Managing Conflict Effectively
Conflict has become more of an acquired taste for me as my career has progressed. My wife often characterizes me as a pushover and when our children were young I was the parent they always approached when they wanted something their mother would not allow.
I wrote a metaphorical post about those who are invertebrates when dealing with conflict and there have been times in my life when I was one of those spineless types who would not stand up and push back when needed.
During the past 2+ years, I have spoken more on conflict than I have done at any prior time in my life. Many times in my career I have trained others about conflict using the TKI, the Thomas-Kilmann Instrument. This assessment helps people understand their preferred way of dealing with conflict and it also breaks down interactions into two dimensions, assertiveness and cooperativeness. Using these axes the instrument breaks conflict down as follows:
- Low assertiveness and Low cooperation: Avoiding
- Low assertiveness and High cooperation: Accommodation
- Medium assertiveness and Medium cooperation: Compromising
- High assertiveness and Low cooperation: Competing
- High assertiveness and High cooperation: Collaboration
Understanding your preferred style can help you know what to look for when conflict arises. Knowing the other styles helps you know what you can do in order to modify your style when needed.

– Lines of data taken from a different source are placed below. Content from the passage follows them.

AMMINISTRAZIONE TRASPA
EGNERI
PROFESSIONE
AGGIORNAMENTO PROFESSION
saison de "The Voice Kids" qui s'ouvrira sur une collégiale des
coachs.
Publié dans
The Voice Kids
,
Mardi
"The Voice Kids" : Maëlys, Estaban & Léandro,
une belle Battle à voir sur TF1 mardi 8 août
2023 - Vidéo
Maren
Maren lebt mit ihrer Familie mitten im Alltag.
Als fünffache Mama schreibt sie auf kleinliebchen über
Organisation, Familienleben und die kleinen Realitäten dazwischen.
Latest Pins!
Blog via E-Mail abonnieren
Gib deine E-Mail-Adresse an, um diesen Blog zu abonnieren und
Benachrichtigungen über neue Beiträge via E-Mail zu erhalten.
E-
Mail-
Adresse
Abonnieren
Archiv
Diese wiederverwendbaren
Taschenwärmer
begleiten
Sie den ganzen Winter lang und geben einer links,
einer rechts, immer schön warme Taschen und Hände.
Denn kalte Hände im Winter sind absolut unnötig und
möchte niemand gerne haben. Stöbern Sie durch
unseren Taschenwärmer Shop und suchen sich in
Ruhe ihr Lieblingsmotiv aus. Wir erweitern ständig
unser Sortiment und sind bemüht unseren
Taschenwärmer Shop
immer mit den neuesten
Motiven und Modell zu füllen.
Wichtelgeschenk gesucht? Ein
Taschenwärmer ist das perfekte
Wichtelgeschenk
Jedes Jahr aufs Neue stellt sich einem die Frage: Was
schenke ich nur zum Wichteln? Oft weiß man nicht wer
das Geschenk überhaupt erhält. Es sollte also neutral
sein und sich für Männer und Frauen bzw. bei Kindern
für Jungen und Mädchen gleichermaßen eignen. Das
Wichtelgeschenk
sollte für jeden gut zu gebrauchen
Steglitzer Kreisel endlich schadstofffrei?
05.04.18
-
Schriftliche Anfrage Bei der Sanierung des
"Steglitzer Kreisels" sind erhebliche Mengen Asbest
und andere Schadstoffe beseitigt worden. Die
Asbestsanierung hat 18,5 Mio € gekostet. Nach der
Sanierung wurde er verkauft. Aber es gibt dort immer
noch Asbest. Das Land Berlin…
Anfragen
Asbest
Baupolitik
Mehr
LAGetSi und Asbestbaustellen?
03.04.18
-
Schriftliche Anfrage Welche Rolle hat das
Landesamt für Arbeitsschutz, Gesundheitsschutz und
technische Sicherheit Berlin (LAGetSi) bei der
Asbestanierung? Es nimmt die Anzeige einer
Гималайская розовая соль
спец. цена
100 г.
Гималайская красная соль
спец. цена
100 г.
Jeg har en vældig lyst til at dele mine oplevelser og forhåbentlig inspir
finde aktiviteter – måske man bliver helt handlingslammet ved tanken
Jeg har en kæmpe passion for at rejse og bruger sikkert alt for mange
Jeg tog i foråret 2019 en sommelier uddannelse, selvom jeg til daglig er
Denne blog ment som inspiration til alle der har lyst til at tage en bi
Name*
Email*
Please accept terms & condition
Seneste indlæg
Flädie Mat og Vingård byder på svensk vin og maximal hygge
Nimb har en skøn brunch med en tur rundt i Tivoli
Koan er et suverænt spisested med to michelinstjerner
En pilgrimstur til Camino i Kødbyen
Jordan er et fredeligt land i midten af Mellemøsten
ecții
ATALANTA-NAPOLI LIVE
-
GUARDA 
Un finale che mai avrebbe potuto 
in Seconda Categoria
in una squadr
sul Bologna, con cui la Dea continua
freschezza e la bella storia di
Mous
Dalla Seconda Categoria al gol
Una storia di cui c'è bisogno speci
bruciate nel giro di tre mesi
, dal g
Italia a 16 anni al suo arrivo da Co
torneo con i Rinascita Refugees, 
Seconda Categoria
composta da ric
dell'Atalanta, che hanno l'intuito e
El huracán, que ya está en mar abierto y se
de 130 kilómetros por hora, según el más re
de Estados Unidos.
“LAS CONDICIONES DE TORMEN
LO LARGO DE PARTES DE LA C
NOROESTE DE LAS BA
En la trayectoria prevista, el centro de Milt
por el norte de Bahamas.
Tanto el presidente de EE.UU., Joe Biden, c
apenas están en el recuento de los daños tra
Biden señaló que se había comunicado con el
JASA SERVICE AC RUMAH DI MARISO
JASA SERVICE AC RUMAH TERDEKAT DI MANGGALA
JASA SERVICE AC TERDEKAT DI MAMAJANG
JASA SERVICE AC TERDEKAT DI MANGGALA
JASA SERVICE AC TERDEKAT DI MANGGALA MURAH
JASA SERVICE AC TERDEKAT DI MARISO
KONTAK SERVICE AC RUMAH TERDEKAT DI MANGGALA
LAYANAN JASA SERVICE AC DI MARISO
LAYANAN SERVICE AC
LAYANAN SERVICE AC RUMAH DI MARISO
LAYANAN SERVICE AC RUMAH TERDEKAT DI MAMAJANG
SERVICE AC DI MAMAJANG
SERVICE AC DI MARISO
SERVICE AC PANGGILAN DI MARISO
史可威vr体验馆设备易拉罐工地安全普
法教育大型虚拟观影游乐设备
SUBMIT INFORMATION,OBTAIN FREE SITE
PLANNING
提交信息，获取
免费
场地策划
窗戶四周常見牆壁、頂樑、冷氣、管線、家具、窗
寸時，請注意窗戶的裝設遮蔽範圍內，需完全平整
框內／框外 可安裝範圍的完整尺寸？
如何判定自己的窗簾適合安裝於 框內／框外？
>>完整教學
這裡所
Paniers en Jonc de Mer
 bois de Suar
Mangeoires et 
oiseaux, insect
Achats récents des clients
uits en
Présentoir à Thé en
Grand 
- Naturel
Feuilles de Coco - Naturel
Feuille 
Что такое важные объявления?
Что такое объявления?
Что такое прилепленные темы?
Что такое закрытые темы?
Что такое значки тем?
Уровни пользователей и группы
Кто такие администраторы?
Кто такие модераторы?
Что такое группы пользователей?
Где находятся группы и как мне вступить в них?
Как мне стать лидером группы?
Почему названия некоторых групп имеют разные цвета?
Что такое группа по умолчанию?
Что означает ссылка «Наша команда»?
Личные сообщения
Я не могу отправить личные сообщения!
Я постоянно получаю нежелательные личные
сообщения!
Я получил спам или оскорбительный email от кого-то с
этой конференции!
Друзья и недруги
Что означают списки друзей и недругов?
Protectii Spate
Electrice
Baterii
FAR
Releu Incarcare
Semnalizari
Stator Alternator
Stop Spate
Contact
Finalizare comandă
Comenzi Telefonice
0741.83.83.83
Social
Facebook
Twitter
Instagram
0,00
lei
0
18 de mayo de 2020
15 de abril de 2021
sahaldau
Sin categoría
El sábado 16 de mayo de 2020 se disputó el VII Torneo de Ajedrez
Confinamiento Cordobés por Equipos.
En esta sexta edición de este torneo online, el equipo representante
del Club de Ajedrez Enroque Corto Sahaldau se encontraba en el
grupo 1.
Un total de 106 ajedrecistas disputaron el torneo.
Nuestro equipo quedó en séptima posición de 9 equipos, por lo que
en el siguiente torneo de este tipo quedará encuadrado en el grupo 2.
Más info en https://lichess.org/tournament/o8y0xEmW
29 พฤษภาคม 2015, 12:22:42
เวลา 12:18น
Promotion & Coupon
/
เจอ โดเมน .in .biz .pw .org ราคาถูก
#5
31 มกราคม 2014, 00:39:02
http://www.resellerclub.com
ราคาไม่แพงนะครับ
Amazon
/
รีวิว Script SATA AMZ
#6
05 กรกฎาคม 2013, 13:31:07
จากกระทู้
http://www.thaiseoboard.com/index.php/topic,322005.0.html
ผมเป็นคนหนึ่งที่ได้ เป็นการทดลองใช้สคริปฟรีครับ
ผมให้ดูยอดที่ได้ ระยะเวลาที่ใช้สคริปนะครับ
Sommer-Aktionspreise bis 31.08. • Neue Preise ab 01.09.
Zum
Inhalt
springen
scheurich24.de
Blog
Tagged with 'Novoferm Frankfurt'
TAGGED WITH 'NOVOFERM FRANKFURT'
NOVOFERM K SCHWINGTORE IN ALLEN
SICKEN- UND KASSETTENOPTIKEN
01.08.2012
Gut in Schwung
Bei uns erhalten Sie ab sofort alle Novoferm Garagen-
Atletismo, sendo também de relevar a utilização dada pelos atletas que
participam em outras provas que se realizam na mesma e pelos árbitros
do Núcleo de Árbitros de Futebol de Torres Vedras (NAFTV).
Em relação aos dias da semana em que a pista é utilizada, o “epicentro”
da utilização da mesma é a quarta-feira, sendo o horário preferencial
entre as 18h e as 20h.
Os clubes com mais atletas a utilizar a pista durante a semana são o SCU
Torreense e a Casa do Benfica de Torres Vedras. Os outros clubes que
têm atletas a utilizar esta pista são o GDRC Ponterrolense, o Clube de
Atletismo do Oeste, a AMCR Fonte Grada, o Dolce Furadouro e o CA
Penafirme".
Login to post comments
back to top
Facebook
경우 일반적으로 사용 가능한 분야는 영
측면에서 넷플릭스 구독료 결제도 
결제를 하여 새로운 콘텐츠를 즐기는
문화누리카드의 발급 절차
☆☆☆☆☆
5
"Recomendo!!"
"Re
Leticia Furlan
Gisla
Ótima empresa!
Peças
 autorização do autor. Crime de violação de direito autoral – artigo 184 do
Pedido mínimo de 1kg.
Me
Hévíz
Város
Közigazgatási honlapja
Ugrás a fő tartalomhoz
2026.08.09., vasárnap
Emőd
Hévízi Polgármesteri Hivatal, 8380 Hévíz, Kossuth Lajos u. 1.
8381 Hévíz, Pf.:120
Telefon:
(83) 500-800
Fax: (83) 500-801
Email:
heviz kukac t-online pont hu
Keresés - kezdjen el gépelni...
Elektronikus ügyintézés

Conflict is something I have become more comfortable with as I have gotten more comfortable running my own business. As I gained more experience with my work I learned how to become more assertive when the situation demanded me to do so. I would never characterize myself as pushy, but I can be much more persistent now than at earlier stages in my career.
Which style best describes you?
Which style is the most challenging for you?
Leaders need to become comfortable with other styles and also need to recognize the styles of others who work with and for them.